Mo Jiajie, Yang Bowen, Wang Xiu, Zhang Jianguo, Hu Wenhan, Zhang Chao, Zhang Kai
Department of Neurosurgery, Beijing Tiantan Hospital, Capital Medical University, Beijing, China.
Department of Neurosurgery, Beijing Neurosurgical Institute, Capital Medical University, Beijing, China.
Ann Transl Med. 2022 Jul;10(13):741. doi: 10.21037/atm-22-630.
Surface-based cortical morphological patterns provide insight into the neural mechanisms of Parkinson's disease (PD). Explorations of the relationship between these patterns and the clinical assessment and treatment effects could be used to inform early intervention and treatment planning.
We recruited 78 PD patients who underwent presurgical evaluation and 55 healthy controls. We assessed neocortical sulcal depth, gyrification index, and fractal dimension and applied a general linear model using the multivariate Hotelling's -test to determine the joint effect of surface-based shape abnormalities in PD. The relationship between the neuroimaging pattern and clinical assessment was investigated using a multivariate linear regression model. A machine learning model based on surfaced-based features was used to predict responses to medication and deep brain stimulation (DBS).

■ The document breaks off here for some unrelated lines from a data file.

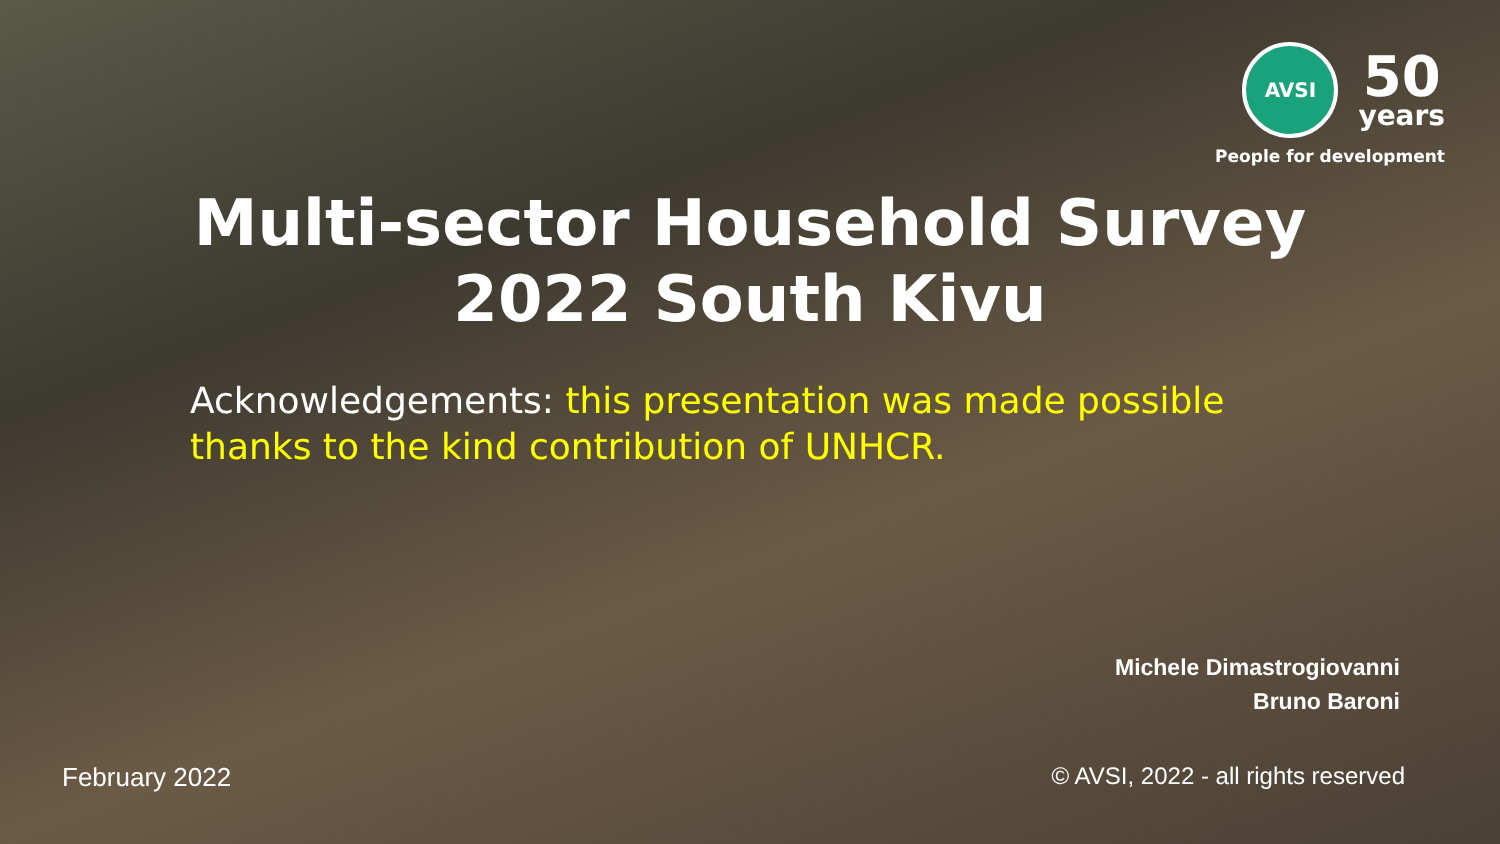AVSI
50
years
People for development
Multi-sector Household Survey
2022 South Kivu
Acknowledgements: this presentation was made possible thanks to the kind contribution of UNHCR.
Michele Dimastrogiovanni
Bruno Baroni
February 2022
© AVSI, 2022 - all rights reserved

The surface-based neuroimaging pattern of PD included decreases in morphological metrics in the gyrus (left: F=4.32; right: F=4.13), insular lobe (left: F=4.87; right: F=4.53), paracentral lobe (left: F=4.01; right: F=4.26), left posterior cingulate cortex (F=4.48), and left occipital lobe (F=4.27, P<0.01). This pattern was significantly associated with cognitive performance and motor symptoms (P<0.01). The machine learning model using morphological metrics was able to predict the drug response in the tremor score (R=-0.34, P<0.01) and postural instability and gait disorders score (R=0.24, P=0.04).
We identified the surface-based neuroimaging pattern associated with PD and explored its association with clinical assessment. Our findings suggest that these morphological indicators have potential value in informing personalized medicine and patient management.
基于表面的皮质形态学模式有助于深入了解帕金森病(PD)的神经机制。探索这些模式与临床评估及治疗效果之间的关系,可用于指导早期干预和治疗规划。
我们招募了78例接受术前评估的PD患者和55名健康对照者。我们评估了新皮质沟深度、脑回化指数和分形维数,并应用多元Hotelling's检验的一般线性模型来确定PD中基于表面的形状异常的联合效应。使用多元线性回归模型研究神经影像模式与临床评估之间的关系。基于表面特征的机器学习模型用于预测药物治疗和深部脑刺激(DBS)的反应。
PD的基于表面的神经影像模式包括脑回(左侧:F = 4.32;右侧:F = 4.13)、岛叶(左侧:F = 4.87;右侧:F = 4.53)、中央旁小叶(左侧:F = 4.01;右侧:F = 4.26)、左侧后扣带回皮质(F = 4.48)和左侧枕叶(F = 4.27,P<0.01)的形态学指标降低。这种模式与认知表现和运动症状显著相关(P<0.01)。使用形态学指标的机器学习模型能够预测震颤评分(R = -0.34,P<0.01)和姿势不稳及步态障碍评分(R = 0.24,P = 0.04)中的药物反应。
我们确定了与PD相关的基于表面的神经影像模式,并探索了其与临床评估的关联。我们的研究结果表明这些形态学指标在指导个性化医疗和患者管理方面具有潜在价值。